== Task prompt ==
Starting at the line that contains "SUSCRÍBETE Y AHORRA UN 25%", reproduce only the lines through the end of the data, exactly, including both the first and the last; skip the pictures.

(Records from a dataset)
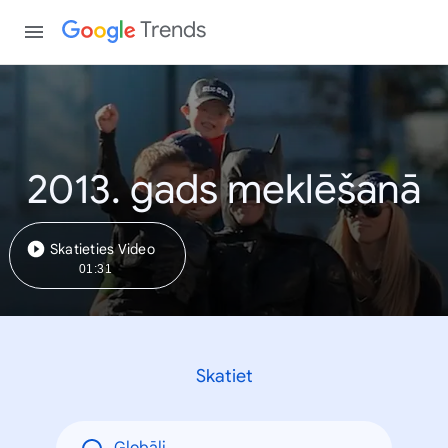
Trends
2013. gads meklēšanā
Skatieties Video
01:31
Skatiet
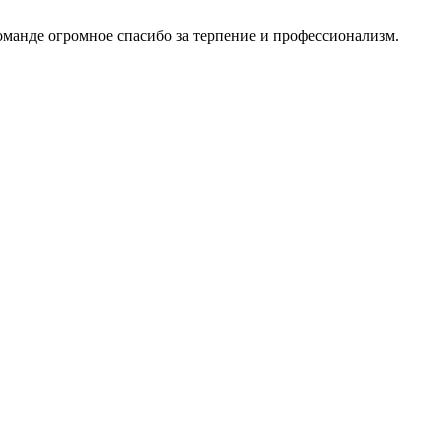
Команде огромное спасибо за терпение и профессионализм.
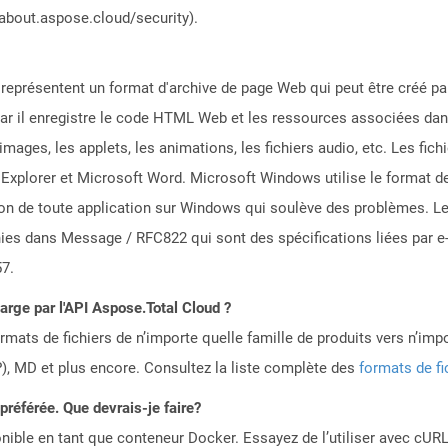
/about.aspose.cloud/security).
eprésentent un format d'archive de page Web qui peut être créé par
ar il enregistre le code HTML Web et les ressources associées dans
 images, les applets, les animations, les fichiers audio, etc. Les f
et Explorer et Microsoft Word. Microsoft Windows utilise le format 
tion de toute application sur Windows qui soulève des problèmes. 
nies dans Message / RFC822 qui sont des spécifications liées par e-m
57.
harge par l'API Aspose.Total Cloud ?
mats de fichiers de n’importe quelle famille de produits vers n’impo
, MD et plus encore. Consultez la liste complète des
formats de fi
référée. Que devrais-je faire?
ible en tant que conteneur Docker. Essayez de l’utiliser avec cURL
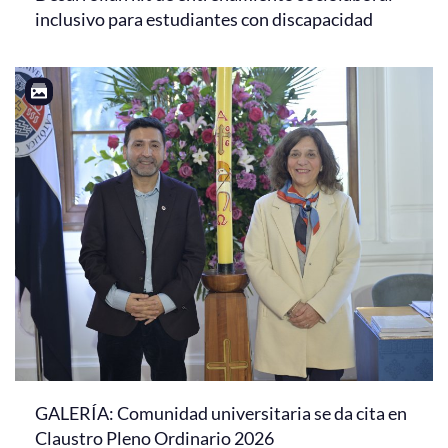
inclusivo para estudiantes con discapacidad
GALERÍA: Comunidad universitaria se da cita en
Claustro Pleno Ordinario 2026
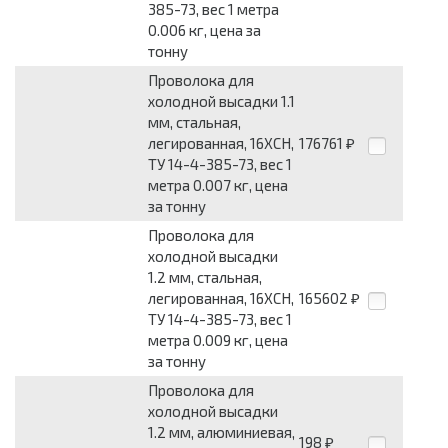
385-73, вес 1 метра
0.006 кг, цена за
тонну
Проволока для
холодной высадки 1.1
мм, стальная,
легированная, 16ХСН,
176761
₽
ТУ 14-4-385-73, вес 1
метра 0.007 кг, цена
за тонну
Проволока для
холодной высадки
1.2 мм, стальная,
легированная, 16ХСН,
165602
₽
ТУ 14-4-385-73, вес 1
метра 0.009 кг, цена
за тонну
Проволока для
холодной высадки
1.2 мм, алюминиевая,
198
₽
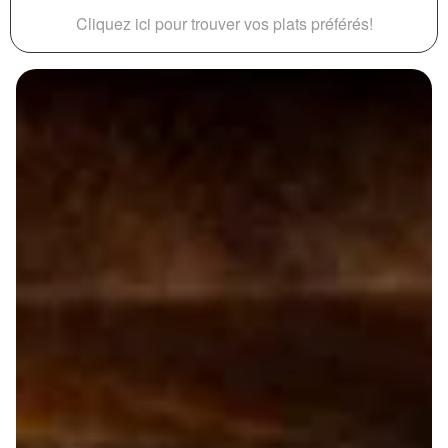
Cliquez ici pour trouver vos plats préférés!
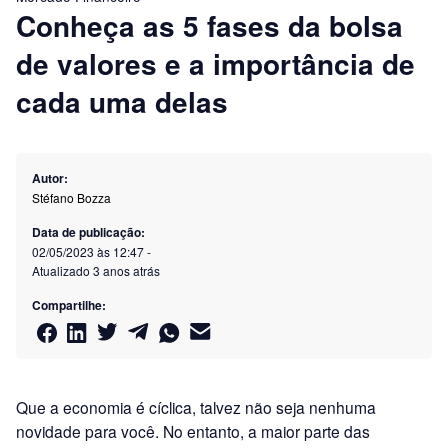
Conheça as 5 fases da bolsa
de valores e a importância de
cada uma delas
Autor:
Stéfano Bozza
Data de publicação:
02/05/2023 às 12:47
-
Atualizado
3 anos atrás
Compartilhe:
Que a economia é cíclica, talvez não seja nenhuma
novidade para você. No entanto, a maior parte das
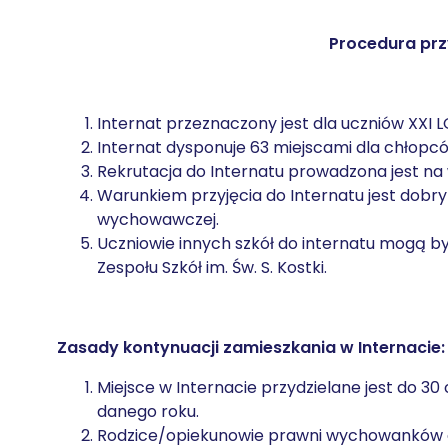
Procedura prz
Internat przeznaczony jest dla uczniów XXI LO
Internat dysponuje 63 miejscami dla chłopcó
Rekrutacja do Internatu prowadzona jest na 
Warunkiem przyjęcia do Internatu jest dobr
wychowawczej.
Uczniowie innych szkół do internatu mogą b
Zespołu Szkół im. Św. S. Kostki.
Zasady kontynuacji zamieszkania w Internacie:
Miejsce w Internacie przydzielane jest do 
danego roku.
Rodzice/opiekunowie prawni wychowanków c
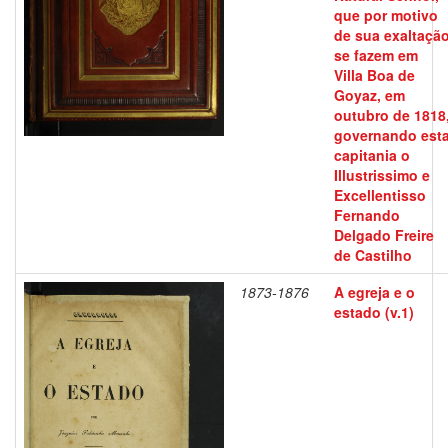
que por motivo
de sua exaltaçã
se fazem em
Villa Boa de
Goyaz, em
outubro de 1818
governando est
capitania o
Illustrissimo e
Excellentisso
Fernando
Delgado Freire
de Castilho
1873-1876
A egreja e o
estado (v.1)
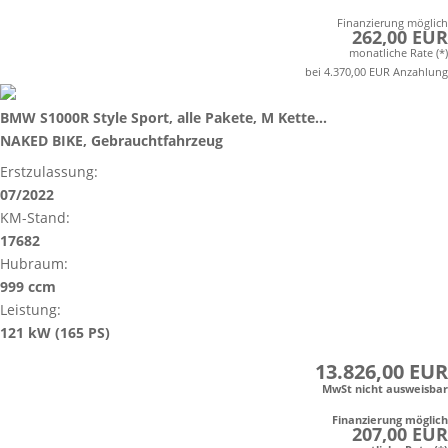
Finanzierung möglich
262,00 EUR
monatliche Rate (*)
bei 4.370,00 EUR Anzahlung
BMW S1000R Style Sport, alle Pakete, M Kette...
NAKED BIKE, Gebrauchtfahrzeug
Erstzulassung:
07/2022
KM-Stand:
17682
Hubraum:
999 ccm
Leistung:
121 kW (165 PS)
13.826,00 EUR
MwSt nicht ausweisbar
Finanzierung möglich
207,00 EUR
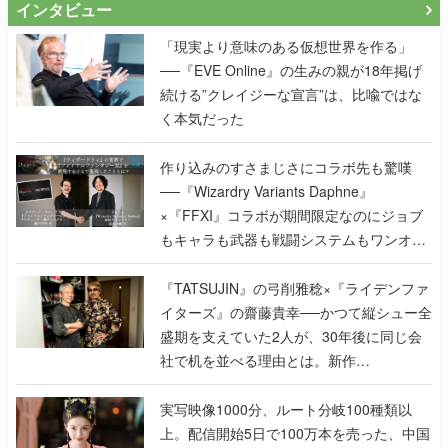
インタビュー
「現実より意味のある仮想世界を作る」
──『EVE Online』の生みの親が18年掲げ
続ける”クレイジーな宣言”は、比喩ではな
く本気だった
作り込みのすさまじさにコラボ先も驚嘆
──『Wizardry Variants Daphne』
×『FFXI』コラボが期間限定なのにジョブ
もキャラも武器も戦闘システムもワンオフ
で作り込まれた理由を両ディレクターに聞
く
『TATSUJIN』の弓削雅稔×『ライデンファ
イターズ』の齋藤貴幸──かつて縦シュー全
盛期を支えていた2人が、30年後に同じ会
社で机を並べる理由とは。新作
『TATSUJIN EXTREME』で初タッグを組
んだレジェンド2人に訊く開発秘話
実写映像1000分、ルート分岐100種類以
上。配信開始5日で100万本を売った、中国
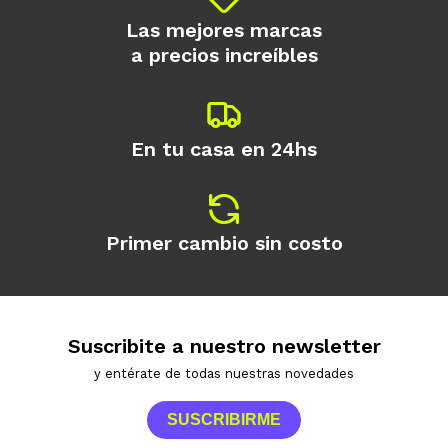
Las mejores marcas
a precios increíbles
En tu casa en 24hs
Primer cambio sin costo
Suscribite a nuestro newsletter
y entérate de todas nuestras novedades
SUSCRIBIRME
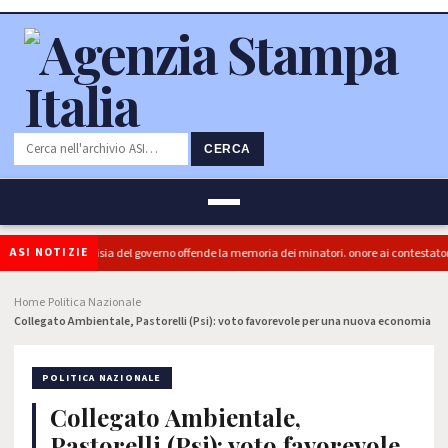
CERCA
ASI NOTIZIE
ra (PRC): "L'Ipocrisia del governo offende la memoria dei minatori. onore ai contestatori"
Home
Politica Nazionale
›
›
Collegato Ambientale, Pastorelli (Psi): voto favorevole per una nuova economia
POLITICA NAZIONALE
Collegato Ambientale,
Pastorelli (Psi): voto favorevole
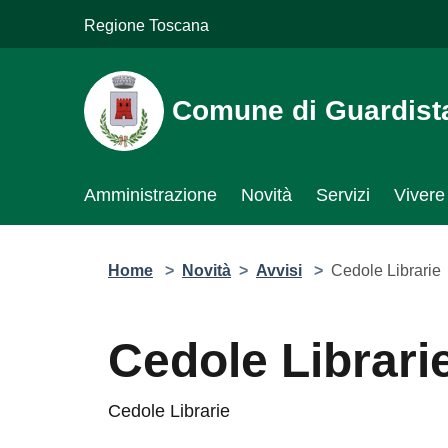
Salta al contenuto principale
Regione Toscana
Comune di Guardista
Amministrazione
Novità
Servizi
Vivere
Home
>
Novità
>
Avvisi
>
Cedole Librarie
Cedole Librari
Cedole Librarie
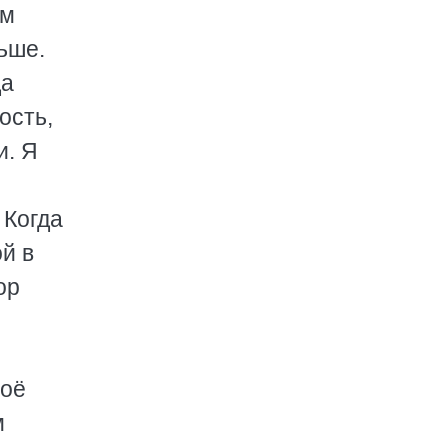
ем
ьше.
да
ость,
и. Я
 Когда
й в
ор
моё
м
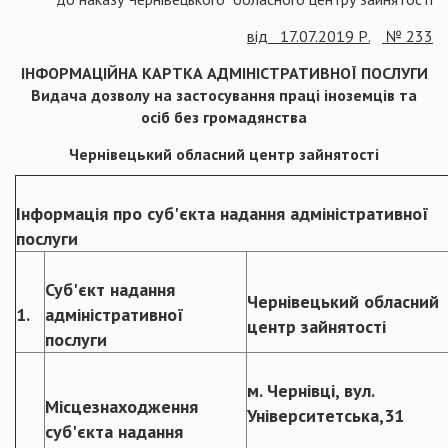
від
17
.
07
.
2019
Р.
№ 233
ІНФОРМАЦІЙНА КАРТКА АДМІНІСТРАТИВНОЇ ПОСЛУГИ
Видача дозволу на застосування праці іноземців та
осіб без громадянства
Чернівецький обласний центр зайнятості
Інформація про суб'єкта надання адміністративної
послуги
Суб'єкт надання
Чернівецький обласний
1.
адміністративної
центр зайнятості
послуги
м. Чернівці, вул.
Місцезнаходження
Університетська,31
суб'єкта надання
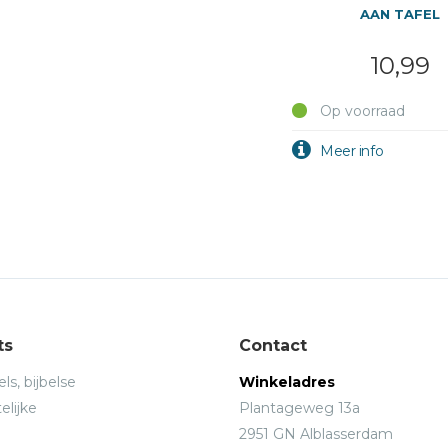
AAN TAFEL
10,99
Op voorraad
ts
Contact
ls, bijbelse
Winkeladres
elijke
Plantageweg 13a
2951 GN Alblasserdam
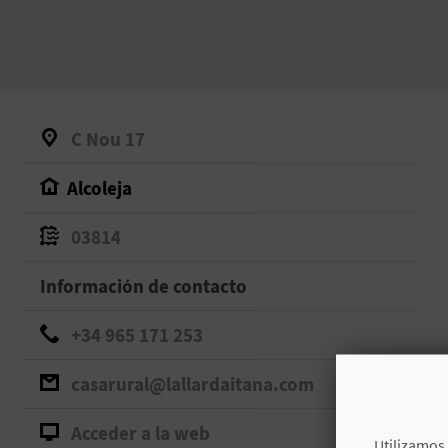
C Nou 17
Alcoleja
03814
Información de contacto
+34 965 171 253
casarural@lallardaitana.com
Acceder a la web
Utilizamos 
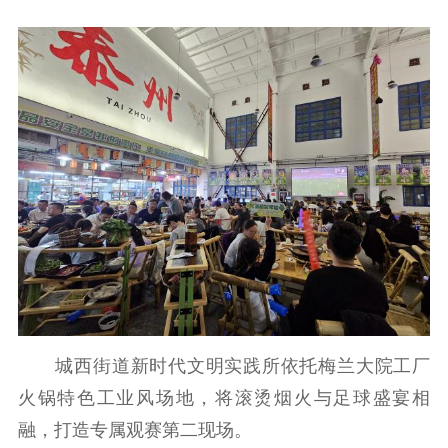
城西街道新时代文明实践所依托梅兰大院工厂
火锅特色工业风场地，将滚烫烟火与足球盛宴相
融，打造专属观赛第二现场。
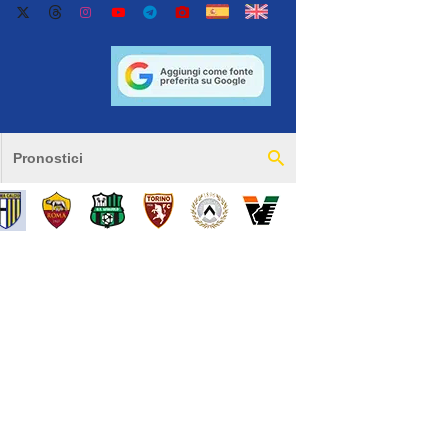
Pronostici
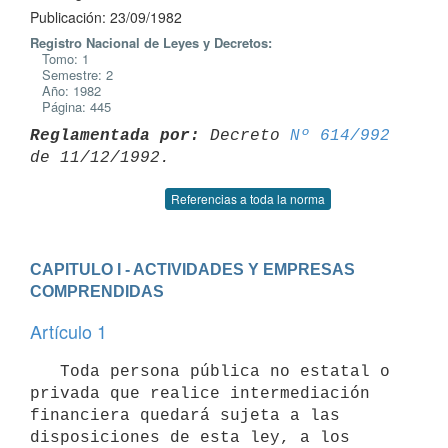
Publicación: 23/09/1982
Registro Nacional de Leyes y Decretos:
Tomo: 1
Semestre: 2
Año: 1982
Página: 445
Reglamentada por:
 Decreto 
Nº 614/992
Referencias a toda la norma
CAPITULO I - ACTIVIDADES Y EMPRESAS 
COMPRENDIDAS
Artículo 1
   Toda persona pública no estatal o 
privada que realice intermediación

financiera quedará sujeta a las 
disposiciones de esta ley, a los 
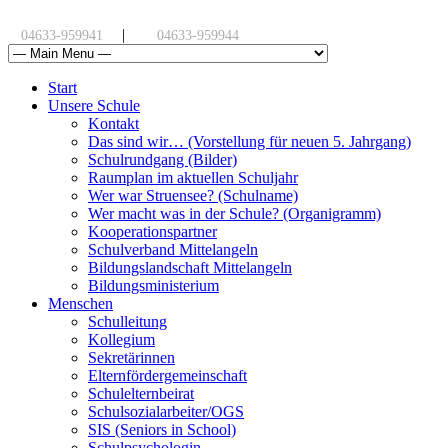
|
04633-959941
04633-959944
Start
Unsere Schule
Kontakt
Das sind wir… (Vorstellung für neuen 5. Jahrgang)
Schulrundgang (Bilder)
Raumplan im aktuellen Schuljahr
Wer war Struensee? (Schulname)
Wer macht was in der Schule? (Organigramm)
Kooperationspartner
Schulverband Mittelangeln
Bildungslandschaft Mittelangeln
Bildungsministerium
Menschen
Schulleitung
Kollegium
Sekretärinnen
Elternfördergemeinschaft
Schulelternbeirat
Schulsozialarbeiter/OGS
SIS (Seniors in School)
Schulpsychologin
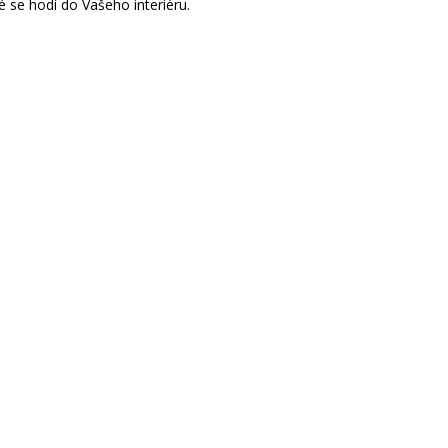
 se hodí do Vašeho interiéru.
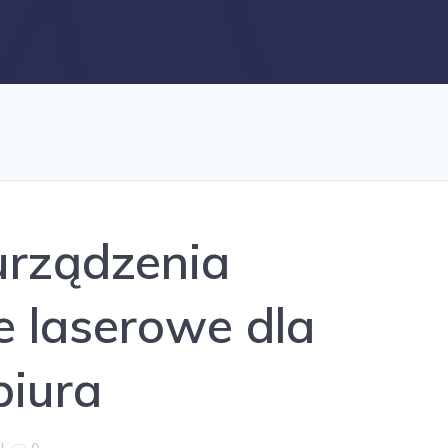
rządzenia
e laserowe dla
biura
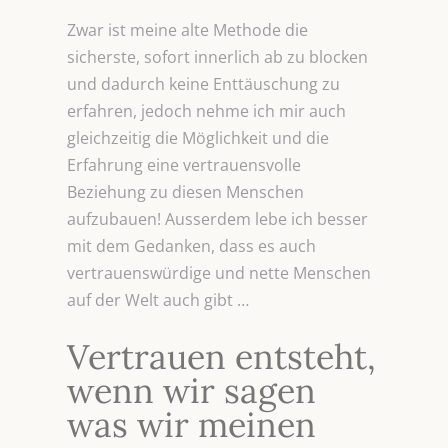
Zwar ist meine alte Methode die
sicherste, sofort innerlich ab zu blocken
und dadurch keine Enttäuschung zu
erfahren, jedoch nehme ich mir auch
gleichzeitig die Möglichkeit und die
Erfahrung eine vertrauensvolle
Beziehung zu diesen Menschen
aufzubauen! Ausserdem lebe ich besser
mit dem Gedanken, dass es auch
vertrauenswürdige und nette Menschen
auf der Welt auch gibt …
Vertrauen entsteht,
wenn wir sagen
was wir meinen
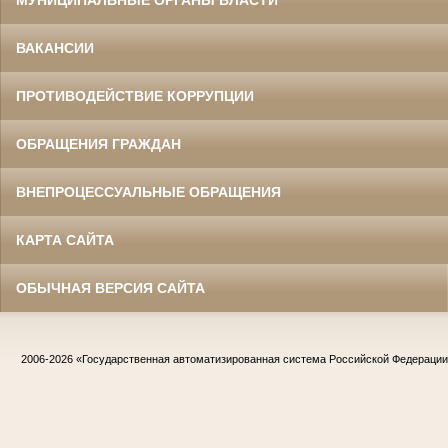
ВАКАНСИИ
ПРОТИВОДЕЙСТВИЕ КОРРУПЦИИ
ОБРАЩЕНИЯ ГРАЖДАН
ВНЕПРОЦЕССУАЛЬНЫЕ ОБРАЩЕНИЯ
КАРТА САЙТА
ОБЫЧНАЯ ВЕРСИЯ САЙТА
2006-2026
«Государственная автоматизированная система Российской Федераци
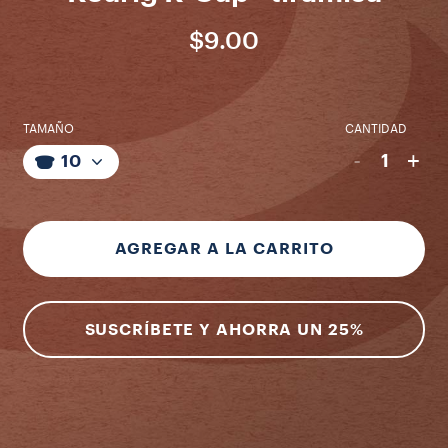
$9.00
TAMAÑO
CANTIDAD
-
+
1
10
AGREGAR A LA CARRITO
SUSCRÍBETE Y AHORRA UN 25%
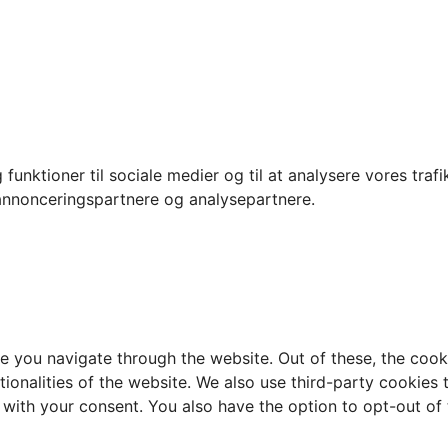
ig funktioner til sociale medier og til at analysere vores tra
annonceringspartnere og analysepartnere.
e you navigate through the website. Out of these, the cook
ctionalities of the website. We also use third-party cookie
 with your consent. You also have the option to opt-out of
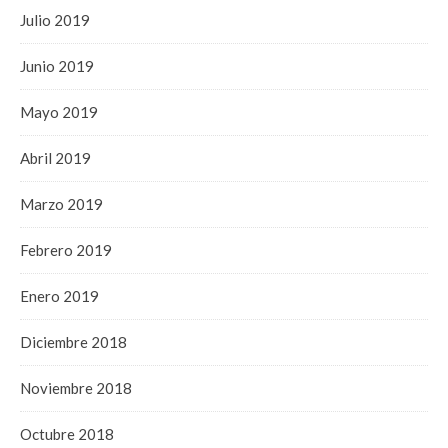
Julio 2019
Junio 2019
Mayo 2019
Abril 2019
Marzo 2019
Febrero 2019
Enero 2019
Diciembre 2018
Noviembre 2018
Octubre 2018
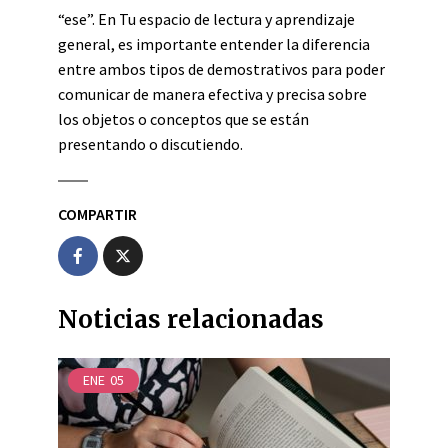
“ese”. En Tu espacio de lectura y aprendizaje
general, es importante entender la diferencia
entre ambos tipos de demostrativos para poder
comunicar de manera efectiva y precisa sobre
los objetos o conceptos que se están
presentando o discutiendo.
COMPARTIR
Noticias relacionadas
ENE
05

== Exercise answer ==
SUSCRÍBETE Y AHORRA UN 25%
ig funktioner til sociale medier og til at analysere vores tra
annonceringspartnere og analysepartnere.
e you navigate through the website. Out of these, the cook
ctionalities of the website. We also use third-party cookie
 with your consent. You also have the option to opt-out of
Julio 2019
Junio 2019
Mayo 2019
Abril 2019
Marzo 2019
Febrero 2019
Enero 2019
Diciembre 2018
Noviembre 2018
Octubre 2018
“ese”. En Tu espacio de lectura y aprendizaje
general, es importante entender la diferencia
entre ambos tipos de demostrativos para poder
comunicar de manera efectiva y precisa sobre
los objetos o conceptos que se están
presentando o discutiendo.
COMPARTIR
Noticias relacionadas
ENE
05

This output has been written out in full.